Warren County's first permanent residents arrived in the 1790s. In November 1795, one William Bedle, a New Jerseyan, purchased Section 28 of modern Turtle Creek Township, where he erected a fortified log house, thereafter known as "Bedle's Station." (This home stood due south of Union Village.) Concurrently, a party of Marylanders — led by William Mounts (1762 – ca. 1808) — selected a spot on the Little Miami River's south bank, and built "Mounts' Station," a collection of log dwellings arranged in such a fashion as to dissuade attack. In 1796, less than a year later, surveyors platted Deerfield (now South Lebanon), Franklin, and Waynesville. By 1803, when it was cleaved from Hamilton, Warren accommodated 854 adult males (2); and, by 1810, nearly 10,000 souls called the county home. The Irish writer Thomas Ashe visited (or claimed to have visited) Warren County in August 1806 and described Lebanon (and its environs) thusly:
The remaining fifteen miles to Lebanon [from the Hamilton County border] were nearly the best I ever viewed, and settled considerably for so new a country. The farms were numerous, well improved, and the houses and barns on them built with great care and industry. 
Lebanon contains about two hundred inhabitants, dwelling in about forty neat log and frame houses. A place of worship and school-house are also erected, and the town in every respect bids fair to prosper and encrease with unprecedented success. Seated in the midst of the finest tract of land in the world, and that tract already thickly settled by a hardy and industrious people, it cannot fail to succeed[.] . . . The inhabitants, though few, are composed of several nations, who unite in forming a character of a laborious and religious cast. Their industry is manifest in the extensive improvements and comfortable abodes; all effected within the space of five years[.] (3)
Hyperbole notwithstanding, Ashe's anecdote is accurate enough. In the nineteenth century's opening decades, Warren County far outpaced its northern and eastern neighbors in prosperity. Yes, portions of Harlan and Washington townships — those marked by level, ill-drained, silty Illinoian till — remained little-populated until mid-century, but the county, in toto, enjoyed a prosperous existence.

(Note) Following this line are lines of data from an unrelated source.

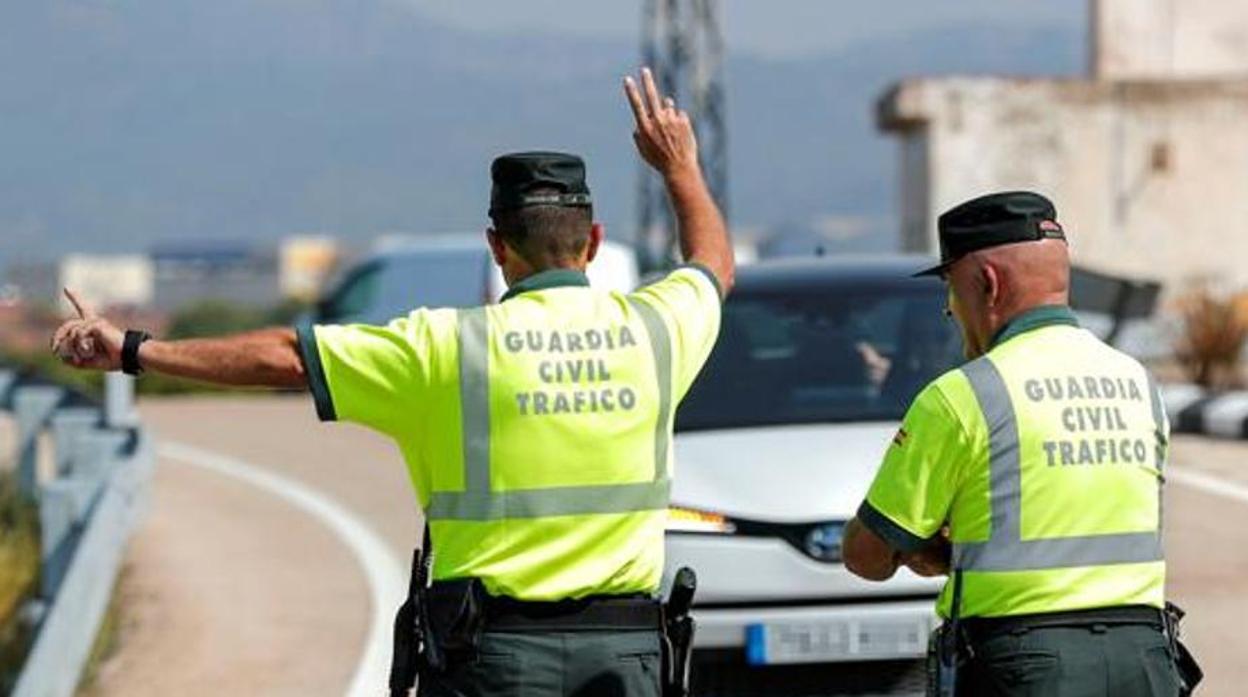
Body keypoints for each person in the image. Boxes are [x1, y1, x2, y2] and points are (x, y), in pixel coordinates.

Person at [51, 67, 733, 697]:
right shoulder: (657, 330)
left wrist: (136, 349)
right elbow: (712, 266)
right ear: (593, 240)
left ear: (496, 246)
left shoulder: (443, 346)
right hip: (625, 655)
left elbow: (288, 356)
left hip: (494, 657)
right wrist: (681, 167)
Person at [841, 192, 1187, 696]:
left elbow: (866, 556)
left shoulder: (963, 396)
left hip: (1027, 667)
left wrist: (933, 552)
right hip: (1145, 661)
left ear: (987, 283)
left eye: (950, 289)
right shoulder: (1139, 383)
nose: (950, 308)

I'll end my bloviating here, and save a discussion of Warren County's architecture (and regional history) for the next post.

1) Henry Howe, Historical Collections of Ohio, Volume I (1889), 740.

2) This estimate, provided by Beers' 1882 History of Warren County, Ohio, is no doubt inaccurate, and includes residents of Clinton County's western half, which, until 1810, remained within Warren County.

3) Travels in America Performed in 1806, Volume II (1808), 209–211.